これらの要因は、互いに絡み合って排便障がいを引き起こします。たとえば、脳卒中で入院した患者さんがいるとしましょう。しばらくは点滴のみで、食事を摂ることもできませんから、便が出なくても異常とは言えません。食事を摂れるようになってからも、健康時に比べて行動は著しく制限されますので、大腸の働きも不活発になります。また、ベッド上で排泄をしなければならない場合、いきむのが難しく、また、他人の目が気になるという状況も出てくるでしょう。このケースでは、4つの要因すべてが関わって便秘が引き起こされています。この場合、便秘解消のために、下剤の投与が検討されることがあります。
ただし、注意してほしいのは、下剤はあくまでその日の体調に応じて調整すべきもので、「日常的に飲む薬ではない」ということです。患者さんの体調が回復し、排便の周期が安定してくれば、徐々に減らしていくべきでしょう。
改善への第一歩は介護スタッフが関心をもつこと
──日々高齢者と接している介護スタッフが、排便障がい解消のためにできることはどんなことでしょうか。

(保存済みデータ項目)
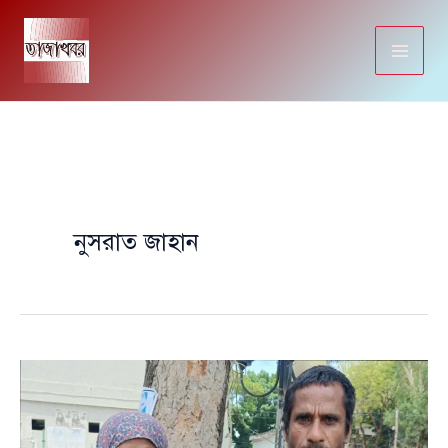
Skip
to
content
নুসরাত জাহান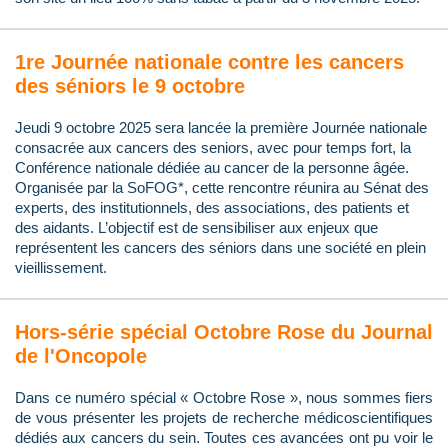
1re Journée nationale contre les cancers
des séniors le 9 octobre
Jeudi 9 octobre 2025 sera lancée la première Journée nationale
consacrée aux cancers des seniors, avec pour temps fort, la
Conférence nationale dédiée au cancer de la personne âgée.
Organisée par la SoFOG*, cette rencontre réunira au Sénat des
experts, des institutionnels, des associations, des patients et
des aidants. L’objectif est de sensibiliser aux enjeux que
représentent les cancers des séniors dans une société en plein
vieillissement.
Hors-série spécial Octobre Rose du Journal
de l'Oncopole
Dans ce numéro spécial « Octobre Rose », nous sommes fiers
de vous présenter les projets de recherche médicoscientifiques
dédiés aux cancers du sein. Toutes ces avancées ont pu voir le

課題内容:
1) 排便障がいについての本文をもとに、次の問いに答えてください。
(a) 脳卒中で入院した患者さんは、入院後しばらくはどのような状態だとされていますか？
(b) 下剤は何に応じて調整すべきものだとされていますか？
(c) 患者さんの体調が回復し、排便の周期が安定してきたら、下剤はどうすべきだとされていますか？
2) 排便障がいについての本文の「これらの要因は、互いに絡み合」から「に減らしていくべきでしょう。」までを、「下剤」を「便秘薬」に置き換えて書き直してください。

解答:
1)
(a) 点滴のみで、食事を摂ることもできない状態です。
(b) その日の体調に応じて調整すべきものです。
(c) 徐々に減らしていくべきだとされています。

2)
これらの要因は、互いに絡み合って排便障がいを引き起こします。たとえば、脳卒中で入院した患者さんがいるとしましょう。しばらくは点滴のみで、食事を摂ることもできませんから、便が出なくても異常とは言えません。食事を摂れるようになってからも、健康時に比べて行動は著しく制限されますので、大腸の働きも不活発になります。また、ベッド上で排泄をしなければならない場合、いきむのが難しく、また、他人の目が気になるという状況も出てくるでしょう。このケースでは、4つの要因すべてが関わって便秘が引き起こされています。この場合、便秘解消のために、便秘薬の投与が検討されることがあります。
ただし、注意してほしいのは、便秘薬はあくまでその日の体調に応じて調整すべきもので、「日常的に飲む薬ではない」ということです。患者さんの体調が回復し、排便の周期が安定してくれば、徐々に減らしていくべきでしょう。